In the moments prior to his death, Abdias Jean was investigating murders carried out by the Haitian police, specifically the killing of two young boys. After taking photos of the victims, he hid in a friend’s house when he saw police approaching. But the police spotted him; ordered him out of the house, and shot him in front of several witnesses. Reed Lindsay, a US journalist based in Haiti, reported: "They tied his wrists with his own belt, dragged him a block away and put a bullet through his head" The police and other armed groups that backed the interim government were responsible for 4000 political killings in the greater Port-au-Prince area, according to a scientific study published in the Lancet Medial Journal in August 2006.

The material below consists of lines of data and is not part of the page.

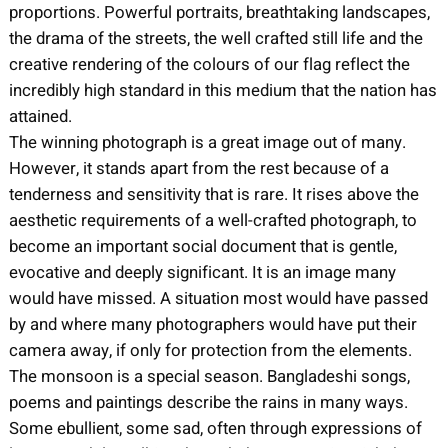
proportions. Powerful portraits, breathtaking landscapes,
the drama of the streets, the well crafted still life and the
creative rendering of the colours of our flag reflect the
incredibly high standard in this medium that the nation has
attained.
The winning photograph is a great image out of many.
However, it stands apart from the rest because of a
tenderness and sensitivity that is rare. It rises above the
aesthetic requirements of a well-crafted photograph, to
become an important social document that is gentle,
evocative and deeply significant. It is an image many
would have missed. A situation most would have passed
by and where many photographers would have put their
camera away, if only for protection from the elements.
The monsoon is a special season. Bangladeshi songs,
poems and paintings describe the rains in many ways.
Some ebullient, some sad, often through expressions of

Violence against poor journalists, often those with cameras, was widespread under the interim government which finally stepped aside for an elected government in April of 2006. A young Haitian photojournalist, Jean Ristil, who had photographed UN peacekeeper and Haitian police violence has been interrogated, tortured and had much of his equipment destroyed by police. On April 7, 2005, journalist Robenson Laraque died from injuries suffered while observing a clash between UN troops and members of the disbanded Haitian military in the city of Petit-Goâve. Later that year unknown assailants murdered another Haitian journalist, Jacques Roche. His killing was exploited by the interim government to imprison the prominent liberation theologian Father Gerard Jean-Juste who consequently became Haiti’s most prominent political prisoner.

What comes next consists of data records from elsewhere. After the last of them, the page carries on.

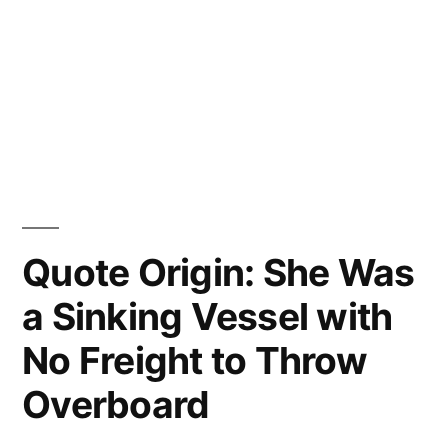
Quote Origin: She Was
a Sinking Vessel with
No Freight to Throw
Overboard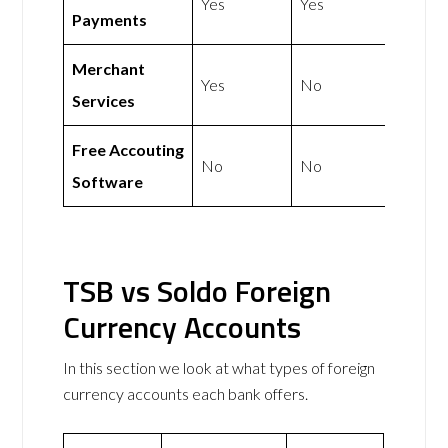
Yes
Yes
Payments
Merchant
Yes
No
Services
Free Accouting
No
No
Software
TSB vs Soldo Foreign
Currency Accounts
In this section we look at what types of foreign
currency accounts each bank offers.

The failure to achieve justice for the victims of violence by the interim government and their armed supporters has been widely ignored by the corporate press and even by some press freedom groups like RSF which claim impartiality. The killers of Abdias Jean, much like the killers of thousands of Haitians after the coup of February 2004 remain at large. Although democracy was formally restored in 2006 with the election of Rene Preval, the impact of the interim government endures. The Haitian judiciary recently sentenced Guyler Delva to a month in prison for defaming elite businessman and interim government supporter Senator Rudolph Boulos. Delva remains free pending an appeal. RSF has protested the sentence.

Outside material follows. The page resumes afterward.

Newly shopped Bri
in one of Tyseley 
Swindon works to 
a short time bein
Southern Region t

Concannon, a lead lawyer on the historic Raboteau massacre trial, observed, "Abdias Jean’s killing is yet one more example of the double standard, where the lives of poor black men in Haiti matter least. Had he been a journalist with a prominent Haitian or foreign outlet visiting Cite de Dieu, he would have been eulogized for his courage in going into that neighborhood. But he was a poor journalist covering his neighbors, so he has been forgotten."
RSF did not respond to requests for an updated comment on the Abdias Jean murder.